The first season of 'Star Wars: Visions' was a unique experiment in one of the most enduring franchises, and perhaps one of the most conformist. Each episode was animated by a new studio with a new spin on 'Star Wars', some were dark anime thrillers, some were out-and-out screwball comedies, and so it goes with the second season. This time around, studios like England's Aardman Animations, South Korea's Studio Mir, and Kilkenny's very own Cartoon Saloon were invited to the galaxy far, far away to take a crack at fresh, original stories.
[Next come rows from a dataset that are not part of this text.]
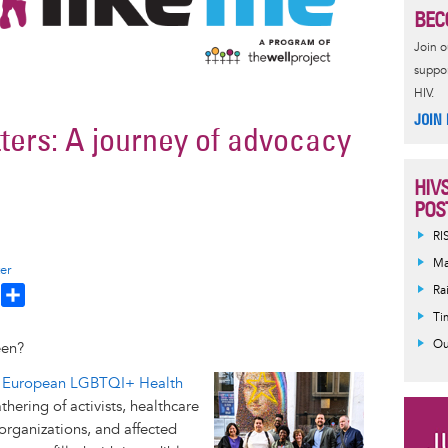
BEC
Join 
suppor
HIV.
JOIN
ters: A journey of advocacy
HIV
POS
RI
Ma
er
Ra
T
S
h
h
Ti
a
Ou
een?
e
r
Image
 European LGBTQI+ Health
a
e
hering of activists, healthcare
d
organizations, and affected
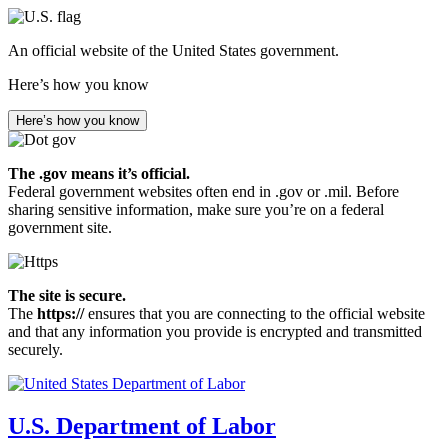
Skip
to
An official website of the United States government.
main
content
Here’s how you know
Here’s how you know
The .gov means it’s official.
Federal government websites often end in .gov or .mil. Before
sharing sensitive information, make sure you’re on a federal
government site.
The site is secure.
The
https://
ensures that you are connecting to the official website
and that any information you provide is encrypted and transmitted
securely.
U.S. Department of Labor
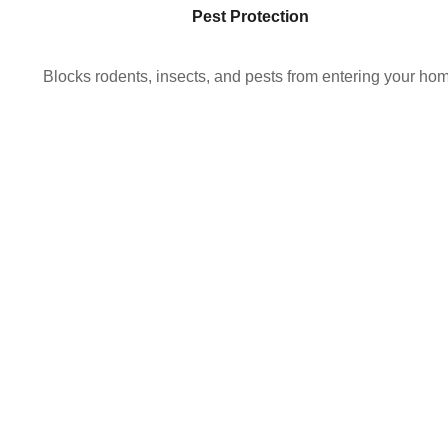
Pest Protection
Blocks rodents, insects, and pests from entering your ho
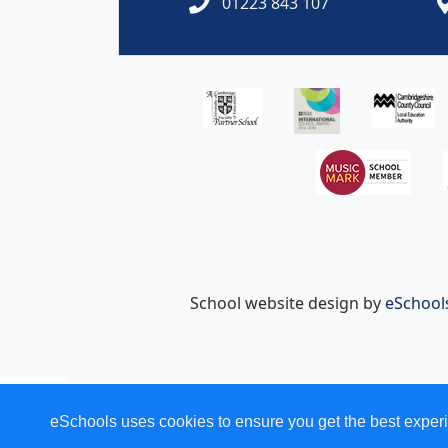
01223 843 107
School website design by
eSchool
eSchools uses cookies to ensure you get the best experi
What's intriguing about this season, however, is how each episode is able to fold in cultural details and references so neatly. For example, 'Screecher's Reach', directed by Paul Young and written by Will Collins and Jason Tammemagi, features not one but two references to 'Father Ted', but is steeped also in our dark history and folklore. The story follows a group of small children who escape a workhouse and make their way into the woods where one of them confronts a terrifying spirit that wails and screams like a banshee. 'I Am Your Mother', from Aardman Animations, sees a mother/daughter duo get involved in a madcap race for a flight academy that's officiated by none other than Wedge Antilles, voiced by Denis Lawson. The whole thing plays like the best moments of 'Wallace & Gromit' or 'Chicken Run', with Maxine Peake giving it full Northern lass in her voice performance as Kalina Kalfus, a former X-Wing pilot who's now a single mum trying her best.
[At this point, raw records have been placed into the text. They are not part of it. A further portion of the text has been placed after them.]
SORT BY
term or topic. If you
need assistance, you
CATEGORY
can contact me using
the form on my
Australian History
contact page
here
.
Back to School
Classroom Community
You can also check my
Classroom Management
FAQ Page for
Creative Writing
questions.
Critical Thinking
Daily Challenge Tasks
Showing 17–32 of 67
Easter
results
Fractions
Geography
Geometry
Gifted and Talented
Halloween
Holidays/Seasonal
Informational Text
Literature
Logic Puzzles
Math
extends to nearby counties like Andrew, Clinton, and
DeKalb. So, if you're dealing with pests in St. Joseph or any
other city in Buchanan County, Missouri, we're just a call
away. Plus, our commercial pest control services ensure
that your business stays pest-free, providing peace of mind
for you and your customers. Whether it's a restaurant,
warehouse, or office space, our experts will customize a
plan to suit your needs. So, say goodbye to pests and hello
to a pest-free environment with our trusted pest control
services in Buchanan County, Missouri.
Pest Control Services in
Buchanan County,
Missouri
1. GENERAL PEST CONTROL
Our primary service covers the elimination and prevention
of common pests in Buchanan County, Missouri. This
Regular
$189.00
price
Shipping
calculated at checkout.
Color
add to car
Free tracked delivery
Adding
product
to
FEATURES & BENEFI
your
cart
Beyond this, what makes 'Visions' such an intriguing proposition is that while none of them are considered "canon", it doesn't really matter all that much. Each episode is so wholly contained that they can just as easily slot in anywhere, or even act as a backdoor pilot for a whole new series based on the episode. In the case of 'Screecher's Reach', you could easily follow the story for another five or six episodes because there's such richness in the script and how it's constructed. 'I Am Your Mother' has such convincing and appealing characterisation that you'd love to visit them again in another story. El Gurio's animation, 'Sith', features globs of paint flinging together through the Force with a Spaghetti Western-style face-off between a group of warriors on a desert planet. Again, you can take it as a one-off excursion, but there's such potential in this and in all of them that they could make for a whole series unto themselves.
Compared to Marvel's 'What If...?' animated series, 'Visions' is much more artistically driven and courageous in its propositions. It's not as one-note as merely imagining a galaxy where Luke Skywalker turns to the Dark Side. Instead, it takes inspiration from the vast galaxy of possibilities and charts a new course with new characters and new visuals. As orthodox and beholden to the notion of canon as 'Star Wars' often is, it's thrilling to see it take such jumps and chances like this. The hope is that the freewheeling spirit of 'Visions' is channelled more in the blockbusters and the prestige series, not just in experiments like this.